§ **Text section**:
Where “Y” is the power loss rate; “X” is the resultant erosion rate; B0 is the intercept of this plane; and B1 is the regression coefficient.

4 Case Study Area

Egypt climate is affected by several factors, including its position that lies between Africa and Asia [32]. These factors give Egypt a hot and sunny weather, with a very low humidity. The erosion factors value at the main areas in Egypt are presented in Table 2 [33, 34]. As for the wind direction and air density, their values are continuously changing during the year.

Table 2. Erosion factor values at egyptian areas

5 Experimental Results and Evaluation

WTEP has been developed using JAVA, MS SQL Server and APIs to some scientific libraries and external components. Experiments were held to evaluate WTEP from two points of view: the big data processing efficiency and wind analytics accuracy. Hence, the experimentation is categorized into: the erosion and power loss rates prediction accuracy, and the associated processing time versus the different reduction methods to emphasize that the proposed data reduction and prediction techniques are suitable for big data analysis, supported by a comprehensive comparison with the relevant existing state-of-arts. The evaluation was demonstrated on a machine having core i7, 2.70 GHz, 1T hard disk space, and 8 GB RAM. OFMR prediction accuracy is evaluated using the Root Mean Square Error (RMSE) as per Eq. (9) [29]:

$$ {\text{RMSE}} = \sqrt {\frac{1}{N}\sum\nolimits_{i = 1}^{N} {\left( {x_{i} - y_{i} } \right)^{2} } } $$
(9)

§ **Supplied information**:
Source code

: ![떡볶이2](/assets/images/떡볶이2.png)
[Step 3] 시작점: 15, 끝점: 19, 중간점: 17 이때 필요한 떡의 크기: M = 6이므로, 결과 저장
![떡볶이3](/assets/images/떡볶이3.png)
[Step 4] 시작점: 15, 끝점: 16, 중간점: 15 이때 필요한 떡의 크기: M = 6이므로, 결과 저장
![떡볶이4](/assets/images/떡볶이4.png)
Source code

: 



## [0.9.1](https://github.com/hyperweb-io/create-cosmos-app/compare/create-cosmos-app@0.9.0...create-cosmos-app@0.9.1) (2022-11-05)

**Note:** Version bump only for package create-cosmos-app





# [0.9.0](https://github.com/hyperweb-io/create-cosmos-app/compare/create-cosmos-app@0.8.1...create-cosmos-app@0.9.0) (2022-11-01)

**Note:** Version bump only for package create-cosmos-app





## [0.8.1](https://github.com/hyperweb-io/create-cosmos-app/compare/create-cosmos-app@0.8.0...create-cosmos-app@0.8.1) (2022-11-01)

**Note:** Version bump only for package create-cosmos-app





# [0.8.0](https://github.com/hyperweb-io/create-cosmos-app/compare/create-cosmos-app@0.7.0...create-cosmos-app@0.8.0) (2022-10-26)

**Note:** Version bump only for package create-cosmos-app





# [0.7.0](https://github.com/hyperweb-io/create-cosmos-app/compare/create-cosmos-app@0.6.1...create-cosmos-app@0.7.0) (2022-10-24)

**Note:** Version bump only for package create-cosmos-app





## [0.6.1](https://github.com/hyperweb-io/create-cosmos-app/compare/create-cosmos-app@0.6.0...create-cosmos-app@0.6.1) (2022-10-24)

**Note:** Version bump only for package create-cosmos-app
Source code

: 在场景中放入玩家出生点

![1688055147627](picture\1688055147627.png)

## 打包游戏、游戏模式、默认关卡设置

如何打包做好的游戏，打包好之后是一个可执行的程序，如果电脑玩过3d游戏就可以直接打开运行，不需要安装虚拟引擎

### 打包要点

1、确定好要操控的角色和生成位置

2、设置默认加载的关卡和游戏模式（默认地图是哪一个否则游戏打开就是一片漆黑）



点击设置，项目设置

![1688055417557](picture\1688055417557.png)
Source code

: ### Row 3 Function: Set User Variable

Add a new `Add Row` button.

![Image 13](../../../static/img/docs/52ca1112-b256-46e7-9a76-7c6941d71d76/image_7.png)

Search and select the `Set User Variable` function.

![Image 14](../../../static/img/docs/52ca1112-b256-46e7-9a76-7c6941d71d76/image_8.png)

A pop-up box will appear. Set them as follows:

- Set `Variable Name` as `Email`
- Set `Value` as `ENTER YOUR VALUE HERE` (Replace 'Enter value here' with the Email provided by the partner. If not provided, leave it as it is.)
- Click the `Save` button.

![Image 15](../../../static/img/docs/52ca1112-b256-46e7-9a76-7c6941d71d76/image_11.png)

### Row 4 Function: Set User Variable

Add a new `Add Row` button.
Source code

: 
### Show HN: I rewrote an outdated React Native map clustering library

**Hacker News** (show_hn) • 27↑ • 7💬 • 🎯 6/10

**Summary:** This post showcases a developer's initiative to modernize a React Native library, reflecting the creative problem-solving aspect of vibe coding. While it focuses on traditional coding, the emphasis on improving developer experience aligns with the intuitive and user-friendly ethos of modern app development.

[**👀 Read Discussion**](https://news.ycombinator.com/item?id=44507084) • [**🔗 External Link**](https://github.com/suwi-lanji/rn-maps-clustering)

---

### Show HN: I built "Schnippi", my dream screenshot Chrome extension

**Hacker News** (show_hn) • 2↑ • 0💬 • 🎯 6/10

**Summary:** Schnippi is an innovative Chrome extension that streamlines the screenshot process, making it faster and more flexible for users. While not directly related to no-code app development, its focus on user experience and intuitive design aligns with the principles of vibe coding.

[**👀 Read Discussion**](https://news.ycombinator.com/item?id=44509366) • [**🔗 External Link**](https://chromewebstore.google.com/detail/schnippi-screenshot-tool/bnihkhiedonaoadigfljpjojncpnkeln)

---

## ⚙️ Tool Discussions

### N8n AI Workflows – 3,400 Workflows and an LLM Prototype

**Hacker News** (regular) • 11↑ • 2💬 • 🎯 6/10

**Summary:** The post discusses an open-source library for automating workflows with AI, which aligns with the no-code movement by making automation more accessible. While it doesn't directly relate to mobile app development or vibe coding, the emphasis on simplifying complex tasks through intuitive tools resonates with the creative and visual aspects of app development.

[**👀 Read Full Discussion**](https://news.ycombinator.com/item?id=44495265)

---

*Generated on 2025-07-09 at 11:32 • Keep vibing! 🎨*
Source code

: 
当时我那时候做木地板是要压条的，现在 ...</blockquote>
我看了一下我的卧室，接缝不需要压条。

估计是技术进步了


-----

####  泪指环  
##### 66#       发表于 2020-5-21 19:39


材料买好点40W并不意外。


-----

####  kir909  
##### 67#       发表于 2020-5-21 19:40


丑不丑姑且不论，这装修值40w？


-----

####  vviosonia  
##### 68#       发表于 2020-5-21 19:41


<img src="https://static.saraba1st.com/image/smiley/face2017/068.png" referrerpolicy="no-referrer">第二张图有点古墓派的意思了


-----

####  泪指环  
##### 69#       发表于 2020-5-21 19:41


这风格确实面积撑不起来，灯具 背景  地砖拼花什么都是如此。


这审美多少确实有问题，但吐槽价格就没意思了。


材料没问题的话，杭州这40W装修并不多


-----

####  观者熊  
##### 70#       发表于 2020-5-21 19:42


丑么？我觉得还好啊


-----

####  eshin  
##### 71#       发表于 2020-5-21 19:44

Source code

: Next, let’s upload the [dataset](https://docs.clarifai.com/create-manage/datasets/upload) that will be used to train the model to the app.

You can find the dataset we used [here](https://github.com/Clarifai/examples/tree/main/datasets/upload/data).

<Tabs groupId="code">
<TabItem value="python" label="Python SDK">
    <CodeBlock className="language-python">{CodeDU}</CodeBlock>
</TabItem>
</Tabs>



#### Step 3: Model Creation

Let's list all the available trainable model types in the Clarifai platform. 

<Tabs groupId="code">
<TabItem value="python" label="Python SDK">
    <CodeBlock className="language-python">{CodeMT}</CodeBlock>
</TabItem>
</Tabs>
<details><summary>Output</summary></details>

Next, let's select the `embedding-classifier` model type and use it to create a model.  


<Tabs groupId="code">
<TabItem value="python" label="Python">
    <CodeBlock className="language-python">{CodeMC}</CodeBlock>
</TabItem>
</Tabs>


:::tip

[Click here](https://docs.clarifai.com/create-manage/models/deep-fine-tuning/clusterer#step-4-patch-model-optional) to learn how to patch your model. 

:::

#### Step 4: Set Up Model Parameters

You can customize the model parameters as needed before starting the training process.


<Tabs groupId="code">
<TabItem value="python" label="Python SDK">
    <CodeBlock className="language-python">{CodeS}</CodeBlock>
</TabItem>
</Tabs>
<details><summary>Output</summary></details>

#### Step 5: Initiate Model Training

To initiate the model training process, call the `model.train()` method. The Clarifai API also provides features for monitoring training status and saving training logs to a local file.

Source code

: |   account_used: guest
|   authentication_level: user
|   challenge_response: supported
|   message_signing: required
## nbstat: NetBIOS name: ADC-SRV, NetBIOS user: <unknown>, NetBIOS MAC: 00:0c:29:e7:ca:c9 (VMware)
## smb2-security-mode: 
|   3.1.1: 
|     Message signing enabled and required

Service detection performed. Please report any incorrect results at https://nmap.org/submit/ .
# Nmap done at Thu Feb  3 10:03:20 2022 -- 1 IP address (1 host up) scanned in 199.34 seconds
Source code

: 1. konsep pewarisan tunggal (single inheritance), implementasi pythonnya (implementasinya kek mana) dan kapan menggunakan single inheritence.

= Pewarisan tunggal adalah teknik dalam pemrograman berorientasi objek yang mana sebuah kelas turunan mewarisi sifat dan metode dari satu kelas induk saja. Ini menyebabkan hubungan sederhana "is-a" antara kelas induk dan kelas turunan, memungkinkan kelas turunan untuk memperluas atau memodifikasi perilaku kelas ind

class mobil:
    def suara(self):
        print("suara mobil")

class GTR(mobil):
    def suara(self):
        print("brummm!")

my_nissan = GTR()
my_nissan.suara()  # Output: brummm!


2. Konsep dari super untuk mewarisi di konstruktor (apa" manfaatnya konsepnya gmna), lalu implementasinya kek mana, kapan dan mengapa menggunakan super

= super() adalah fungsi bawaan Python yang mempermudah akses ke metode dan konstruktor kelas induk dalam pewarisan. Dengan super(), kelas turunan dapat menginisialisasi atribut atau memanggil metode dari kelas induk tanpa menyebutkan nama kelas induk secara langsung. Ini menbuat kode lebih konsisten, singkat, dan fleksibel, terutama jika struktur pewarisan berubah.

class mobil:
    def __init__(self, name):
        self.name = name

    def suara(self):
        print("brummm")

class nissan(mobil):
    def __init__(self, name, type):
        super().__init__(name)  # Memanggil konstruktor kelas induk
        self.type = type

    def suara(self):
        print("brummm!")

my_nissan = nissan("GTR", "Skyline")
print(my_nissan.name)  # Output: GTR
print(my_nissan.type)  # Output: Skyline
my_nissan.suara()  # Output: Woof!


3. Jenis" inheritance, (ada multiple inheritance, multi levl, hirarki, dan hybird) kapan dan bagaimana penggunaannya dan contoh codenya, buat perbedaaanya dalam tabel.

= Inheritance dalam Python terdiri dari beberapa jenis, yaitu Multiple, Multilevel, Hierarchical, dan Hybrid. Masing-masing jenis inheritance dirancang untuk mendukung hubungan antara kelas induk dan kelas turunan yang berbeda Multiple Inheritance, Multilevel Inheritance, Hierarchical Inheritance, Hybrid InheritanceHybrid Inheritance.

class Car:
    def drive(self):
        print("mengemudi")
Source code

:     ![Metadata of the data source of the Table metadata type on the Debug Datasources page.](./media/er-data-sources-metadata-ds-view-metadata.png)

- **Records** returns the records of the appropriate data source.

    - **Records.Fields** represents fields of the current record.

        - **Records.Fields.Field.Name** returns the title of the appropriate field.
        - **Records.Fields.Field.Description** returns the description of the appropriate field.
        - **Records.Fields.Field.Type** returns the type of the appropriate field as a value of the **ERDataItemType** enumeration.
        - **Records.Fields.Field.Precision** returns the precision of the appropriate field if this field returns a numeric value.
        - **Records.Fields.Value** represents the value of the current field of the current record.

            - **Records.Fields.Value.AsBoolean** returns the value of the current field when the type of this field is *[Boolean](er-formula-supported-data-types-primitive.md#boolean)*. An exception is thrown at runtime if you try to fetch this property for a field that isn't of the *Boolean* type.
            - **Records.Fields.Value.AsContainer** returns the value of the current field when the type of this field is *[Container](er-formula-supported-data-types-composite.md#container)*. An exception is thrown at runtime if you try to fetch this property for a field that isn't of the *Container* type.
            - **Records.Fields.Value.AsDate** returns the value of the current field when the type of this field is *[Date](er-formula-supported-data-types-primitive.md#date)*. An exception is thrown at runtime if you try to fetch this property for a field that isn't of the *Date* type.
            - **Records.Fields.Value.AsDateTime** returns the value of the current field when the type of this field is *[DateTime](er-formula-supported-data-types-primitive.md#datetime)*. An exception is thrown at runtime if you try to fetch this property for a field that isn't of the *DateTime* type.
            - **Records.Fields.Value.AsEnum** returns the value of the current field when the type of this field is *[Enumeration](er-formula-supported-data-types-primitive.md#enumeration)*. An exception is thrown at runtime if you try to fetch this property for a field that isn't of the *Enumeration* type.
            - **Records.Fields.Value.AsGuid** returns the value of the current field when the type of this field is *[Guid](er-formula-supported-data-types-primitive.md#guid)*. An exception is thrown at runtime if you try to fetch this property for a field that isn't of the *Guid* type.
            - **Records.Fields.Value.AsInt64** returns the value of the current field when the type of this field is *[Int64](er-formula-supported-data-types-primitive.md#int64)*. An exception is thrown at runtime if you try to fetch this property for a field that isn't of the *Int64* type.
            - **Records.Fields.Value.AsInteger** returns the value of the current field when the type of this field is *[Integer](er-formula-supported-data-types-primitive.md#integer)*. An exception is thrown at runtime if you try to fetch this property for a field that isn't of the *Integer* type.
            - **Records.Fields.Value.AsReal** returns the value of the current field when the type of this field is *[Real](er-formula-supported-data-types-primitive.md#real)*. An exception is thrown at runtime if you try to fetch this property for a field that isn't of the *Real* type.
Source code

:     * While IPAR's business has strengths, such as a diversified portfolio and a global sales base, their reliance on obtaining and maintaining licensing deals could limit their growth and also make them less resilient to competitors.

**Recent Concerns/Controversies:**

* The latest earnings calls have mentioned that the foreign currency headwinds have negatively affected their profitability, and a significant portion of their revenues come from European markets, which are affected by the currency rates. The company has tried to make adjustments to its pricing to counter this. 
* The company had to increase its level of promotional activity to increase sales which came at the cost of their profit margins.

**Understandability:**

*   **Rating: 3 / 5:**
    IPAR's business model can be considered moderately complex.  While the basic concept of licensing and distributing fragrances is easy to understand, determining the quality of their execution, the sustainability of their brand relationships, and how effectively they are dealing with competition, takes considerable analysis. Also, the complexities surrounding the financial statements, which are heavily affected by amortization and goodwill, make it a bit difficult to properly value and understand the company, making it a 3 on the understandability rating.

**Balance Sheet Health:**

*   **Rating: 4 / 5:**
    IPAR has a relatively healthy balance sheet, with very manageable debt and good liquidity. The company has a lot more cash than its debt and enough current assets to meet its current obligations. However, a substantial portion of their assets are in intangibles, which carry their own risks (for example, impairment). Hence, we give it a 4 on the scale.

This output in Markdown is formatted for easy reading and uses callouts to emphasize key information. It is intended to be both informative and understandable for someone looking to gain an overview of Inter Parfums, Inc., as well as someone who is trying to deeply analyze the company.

§ **Questions**:
**1.** In the WTEP excerpt, which measure is used to evaluate OFMR prediction accuracy?
**2.** Echo everything in the WTEP excerpt from "Egypt climate is" down to "during the year.".
**3.** Check each statement against the WTEP excerpt. Answer yes or no, and quote the words that decide it.
(a) WTEP was built using Python.
(b) Egypt's weather has very low humidity.
(c) Wind direction and air density stay constant throughout the year.
The entries have no connection to the WTEP excerpt.

§ **Per-task answers**:
**1.** The Root Mean Square Error (RMSE).

**2.**
Egypt climate is affected by several factors, including its position that lies between Africa and Asia [32]. These factors give Egypt a hot and sunny weather, with a very low humidity. The erosion factors value at the main areas in Egypt are presented in Table 2 [33, 34]. As for the wind direction and air density, their values are continuously changing during the year.

**3.**
(a) No: "WTEP has been developed using JAVA, MS SQL Server and APIs to some scientific libraries and external components."
(b) Yes: "These factors give Egypt a hot and sunny weather, with a very low humidity."
(c) No: "their values are continuously changing during the year."